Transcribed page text
<<<<

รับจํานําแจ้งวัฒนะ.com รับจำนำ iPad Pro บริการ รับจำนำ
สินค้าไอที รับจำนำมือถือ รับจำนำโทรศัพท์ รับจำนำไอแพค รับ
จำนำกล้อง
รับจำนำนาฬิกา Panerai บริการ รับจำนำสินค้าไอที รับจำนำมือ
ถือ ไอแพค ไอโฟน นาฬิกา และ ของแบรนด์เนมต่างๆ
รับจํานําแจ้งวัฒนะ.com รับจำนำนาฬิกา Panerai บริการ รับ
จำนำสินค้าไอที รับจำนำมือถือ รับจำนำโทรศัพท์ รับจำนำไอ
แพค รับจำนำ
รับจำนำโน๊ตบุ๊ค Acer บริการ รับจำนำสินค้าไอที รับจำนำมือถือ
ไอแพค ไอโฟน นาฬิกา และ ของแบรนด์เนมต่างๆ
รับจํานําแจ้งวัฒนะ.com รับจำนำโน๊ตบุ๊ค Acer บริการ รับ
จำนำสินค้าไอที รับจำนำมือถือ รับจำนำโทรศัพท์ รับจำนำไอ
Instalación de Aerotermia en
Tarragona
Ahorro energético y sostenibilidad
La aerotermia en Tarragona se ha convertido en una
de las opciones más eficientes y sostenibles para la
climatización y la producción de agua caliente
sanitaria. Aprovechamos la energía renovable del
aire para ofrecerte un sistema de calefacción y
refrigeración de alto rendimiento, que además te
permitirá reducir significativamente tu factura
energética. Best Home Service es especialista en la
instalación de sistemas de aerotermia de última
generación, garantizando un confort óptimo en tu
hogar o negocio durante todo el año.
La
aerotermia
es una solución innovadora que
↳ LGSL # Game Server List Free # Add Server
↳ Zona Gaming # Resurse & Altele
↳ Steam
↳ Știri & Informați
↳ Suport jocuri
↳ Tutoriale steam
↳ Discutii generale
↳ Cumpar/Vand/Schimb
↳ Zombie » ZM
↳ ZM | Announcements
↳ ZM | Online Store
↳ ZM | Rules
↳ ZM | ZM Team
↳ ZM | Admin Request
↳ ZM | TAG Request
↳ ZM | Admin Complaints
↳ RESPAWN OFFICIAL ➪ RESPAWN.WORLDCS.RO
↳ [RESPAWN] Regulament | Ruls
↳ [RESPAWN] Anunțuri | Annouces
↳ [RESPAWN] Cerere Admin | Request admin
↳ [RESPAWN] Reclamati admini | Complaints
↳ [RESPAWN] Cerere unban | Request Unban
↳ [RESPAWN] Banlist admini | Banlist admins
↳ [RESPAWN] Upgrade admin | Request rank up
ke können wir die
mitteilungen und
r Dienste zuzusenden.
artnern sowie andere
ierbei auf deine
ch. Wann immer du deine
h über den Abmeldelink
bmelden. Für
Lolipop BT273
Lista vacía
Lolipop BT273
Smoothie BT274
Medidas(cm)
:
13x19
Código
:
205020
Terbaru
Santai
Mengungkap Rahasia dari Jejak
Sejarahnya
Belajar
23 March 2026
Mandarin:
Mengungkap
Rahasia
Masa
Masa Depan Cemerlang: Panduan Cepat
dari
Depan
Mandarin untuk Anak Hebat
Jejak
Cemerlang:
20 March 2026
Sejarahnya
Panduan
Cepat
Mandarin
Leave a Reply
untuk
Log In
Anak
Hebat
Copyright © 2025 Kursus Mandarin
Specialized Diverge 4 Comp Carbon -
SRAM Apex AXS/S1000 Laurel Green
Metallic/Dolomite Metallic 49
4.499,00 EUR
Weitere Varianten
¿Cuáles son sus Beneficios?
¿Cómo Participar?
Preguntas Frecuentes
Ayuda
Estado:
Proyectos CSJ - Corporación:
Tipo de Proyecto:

>>>>

Print every line of the data above word for word, keeping the original order.

รับจํานําแจ้งวัฒนะ.com รับจำนำ iPad Pro บริการ รับจำนำ
สินค้าไอที รับจำนำมือถือ รับจำนำโทรศัพท์ รับจำนำไอแพค รับ
จำนำกล้อง
รับจำนำนาฬิกา Panerai บริการ รับจำนำสินค้าไอที รับจำนำมือ
ถือ ไอแพค ไอโฟน นาฬิกา และ ของแบรนด์เนมต่างๆ
รับจํานําแจ้งวัฒนะ.com รับจำนำนาฬิกา Panerai บริการ รับ
จำนำสินค้าไอที รับจำนำมือถือ รับจำนำโทรศัพท์ รับจำนำไอ
แพค รับจำนำ
รับจำนำโน๊ตบุ๊ค Acer บริการ รับจำนำสินค้าไอที รับจำนำมือถือ
ไอแพค ไอโฟน นาฬิกา และ ของแบรนด์เนมต่างๆ
รับจํานําแจ้งวัฒนะ.com รับจำนำโน๊ตบุ๊ค Acer บริการ รับ
จำนำสินค้าไอที รับจำนำมือถือ รับจำนำโทรศัพท์ รับจำนำไอ
Instalación de Aerotermia en
Tarragona
Ahorro energético y sostenibilidad
La aerotermia en Tarragona se ha convertido en una
de las opciones más eficientes y sostenibles para la
climatización y la producción de agua caliente
sanitaria. Aprovechamos la energía renovable del
aire para ofrecerte un sistema de calefacción y
refrigeración de alto rendimiento, que además te
permitirá reducir significativamente tu factura
energética. Best Home Service es especialista en la
instalación de sistemas de aerotermia de última
generación, garantizando un confort óptimo en tu
hogar o negocio durante todo el año.
La
aerotermia
es una solución innovadora que
↳ LGSL # Game Server List Free # Add Server
↳ Zona Gaming # Resurse & Altele
↳ Steam
↳ Știri & Informați
↳ Suport jocuri
↳ Tutoriale steam
↳ Discutii generale
↳ Cumpar/Vand/Schimb
↳ Zombie » ZM
↳ ZM | Announcements
↳ ZM | Online Store
↳ ZM | Rules
↳ ZM | ZM Team
↳ ZM | Admin Request
↳ ZM | TAG Request
↳ ZM | Admin Complaints
↳ RESPAWN OFFICIAL ➪ RESPAWN.WORLDCS.RO
↳ [RESPAWN] Regulament | Ruls
↳ [RESPAWN] Anunțuri | Annouces
↳ [RESPAWN] Cerere Admin | Request admin
↳ [RESPAWN] Reclamati admini | Complaints
↳ [RESPAWN] Cerere unban | Request Unban
↳ [RESPAWN] Banlist admini | Banlist admins
↳ [RESPAWN] Upgrade admin | Request rank up
ke können wir die
mitteilungen und
r Dienste zuzusenden.
artnern sowie andere
ierbei auf deine
ch. Wann immer du deine
h über den Abmeldelink
bmelden. Für
Lolipop BT273
Lista vacía
Lolipop BT273
Smoothie BT274
Medidas(cm)
:
13x19
Código
:
205020
Terbaru
Santai
Mengungkap Rahasia dari Jejak
Sejarahnya
Belajar
23 March 2026
Mandarin:
Mengungkap
Rahasia
Masa
Masa Depan Cemerlang: Panduan Cepat
dari
Depan
Mandarin untuk Anak Hebat
Jejak
Cemerlang:
20 March 2026
Sejarahnya
Panduan
Cepat
Mandarin
Leave a Reply
untuk
Log In
Anak
Hebat
Copyright © 2025 Kursus Mandarin
Specialized Diverge 4 Comp Carbon -
SRAM Apex AXS/S1000 Laurel Green
Metallic/Dolomite Metallic 49
4.499,00 EUR
Weitere Varianten
¿Cuáles son sus Beneficios?
¿Cómo Participar?
Preguntas Frecuentes
Ayuda
Estado:
Proyectos CSJ - Corporación:
Tipo de Proyecto:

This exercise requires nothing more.